Microsoft Word - SustainabilityReport_BCC.doc

(Barry) #1

In trying to identify potential contributions of the mathematical sciences to the
development of a science of HESs as CASs, we isolate essential features of the latter
that must be captured in a mathematical approach to the subject. Each of these should
be included, in one way or another, in any credible mathematical representation, keeping
in mind that successful model development is an exercise in compromise. Specific
implementations in the form of examples will be detailed in the following section.
The mutual, bidirectional interaction between the composing human and
environmental elements is an essential feature of HESs. As alluded to above, the way
humans bidirectionally modify the environment has been neglected in many
representations of HESs, especially the feedback of evolving environments on human
behavior.
In both the temporal and spatial domains, many different time scales are at play. It may
be that a simplification is equally justifiable and necessary in order to gain insight into the
modeled system.

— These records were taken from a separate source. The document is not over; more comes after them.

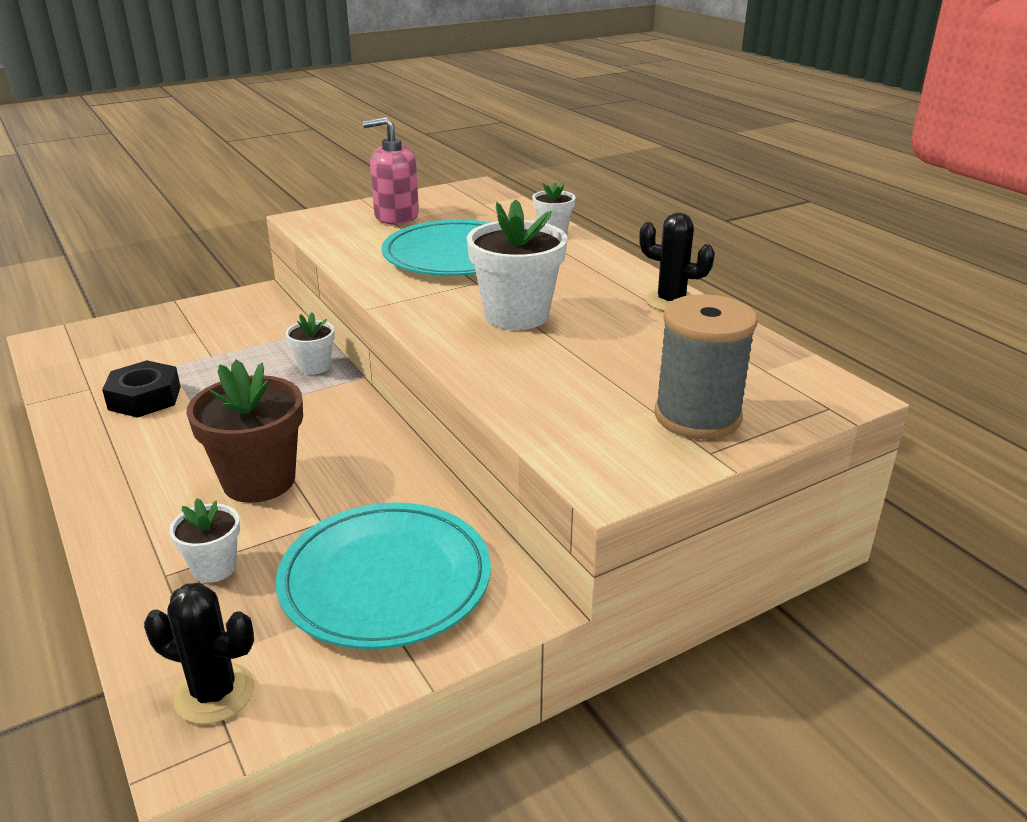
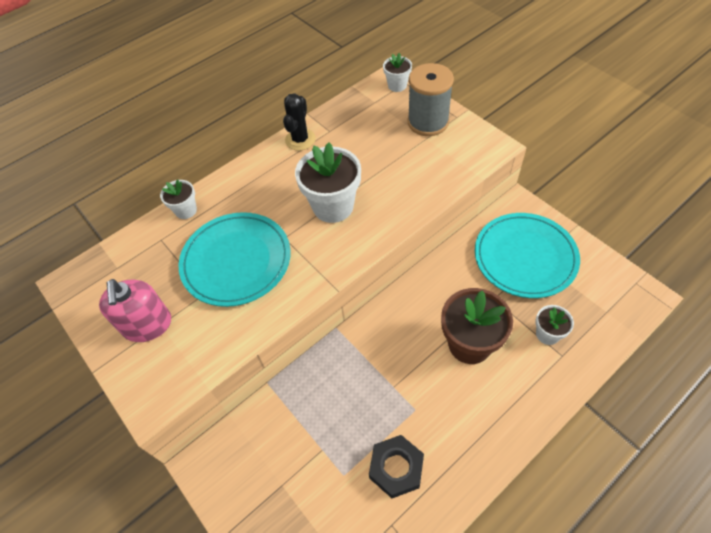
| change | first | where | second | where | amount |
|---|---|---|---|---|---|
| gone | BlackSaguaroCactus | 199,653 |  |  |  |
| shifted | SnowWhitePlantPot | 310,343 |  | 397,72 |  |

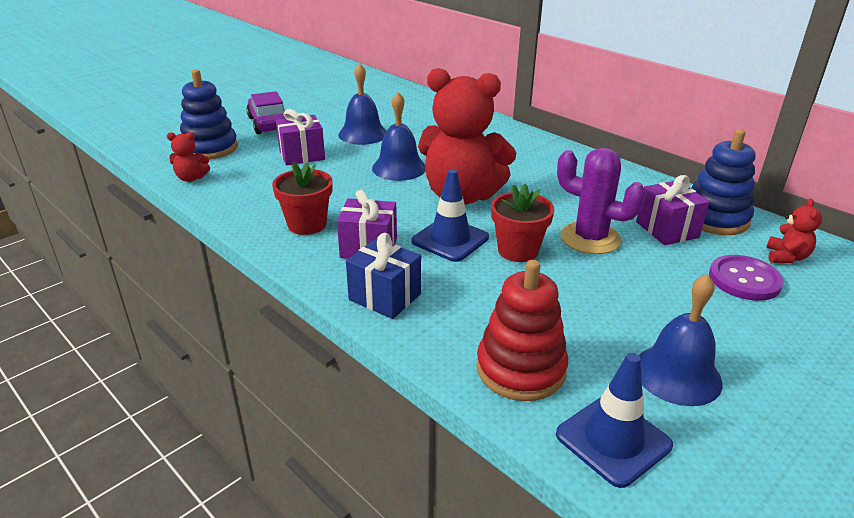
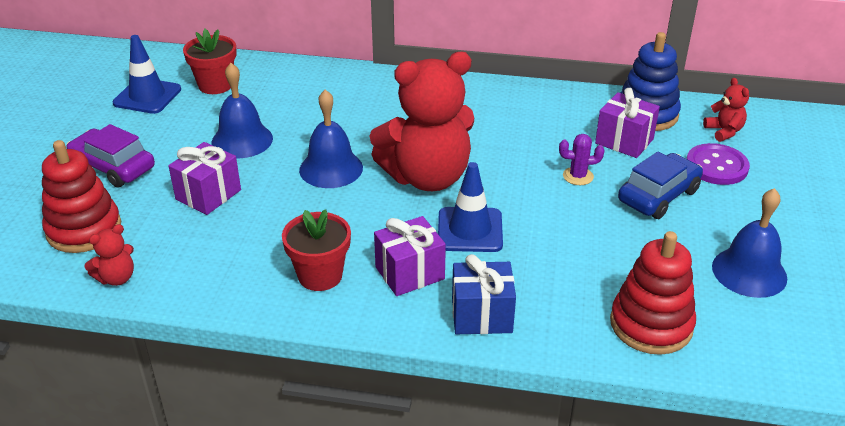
| change | first | where | second | where | amount |
|---|---|---|---|---|---|
| new |  |  | CobaltToyCar | 660,185 |  |
| shifted | ScarletPlantPot | 523,223 |  | 210,61 |  |
| shifted | CobaltSafetyCone | 614,420 |  | 147,74 |  |
| repainted | CobaltRingStacker | 209,114 | ScarletRingStacker | 81,196 |  |
| scaled | VioletSaguaroCactus | 601,200 |  | 582,159 | x0.52 |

Multiscale modeling is a mature subject in classical mathematical
physics, and uses techniques as such as matched asymptotic expansions and singular
perturbations to address the problem of differing temporal scales. Such methods are
receiving much attention even outside of the environmental sciences, as witnessed by a
full SIAM journal (“Multiscale Modeling & Simulation”) devoted to this topic; the extent to
which these techniques are being developed to address environmental problems is less
clear, but some illustrative examples are presented in the following section.
The modeling process itself should be seen as dynamical and hierarchical. There
is hardly a definitive, comprehensive and “final” representation of a given HES. There is
thus a need for consideration of a hierarchy of representations, addressing progressively
more refined incorporation of the details of the description of the HES under study. In
this respect, diversity pays off: there is considerable insight to be gained by a wide
variety of model building approaches. The role of stochasticity, for example, can be
incorporated in many different ways, and most are complementary and provide deeper
understanding of the robustness of the different hypotheses. Either uncertainty in the
initial states, which are never known to arbitrary precision, or sensitivity to variations in
the numerous parameters constituting the model have to be analyzed, both qualitatively
(e.g., classical results on “continuous dependence on initial data”) and quantitatively
(e.g., more recent “sensitive dependence on initial conditions”, the essence of chaos).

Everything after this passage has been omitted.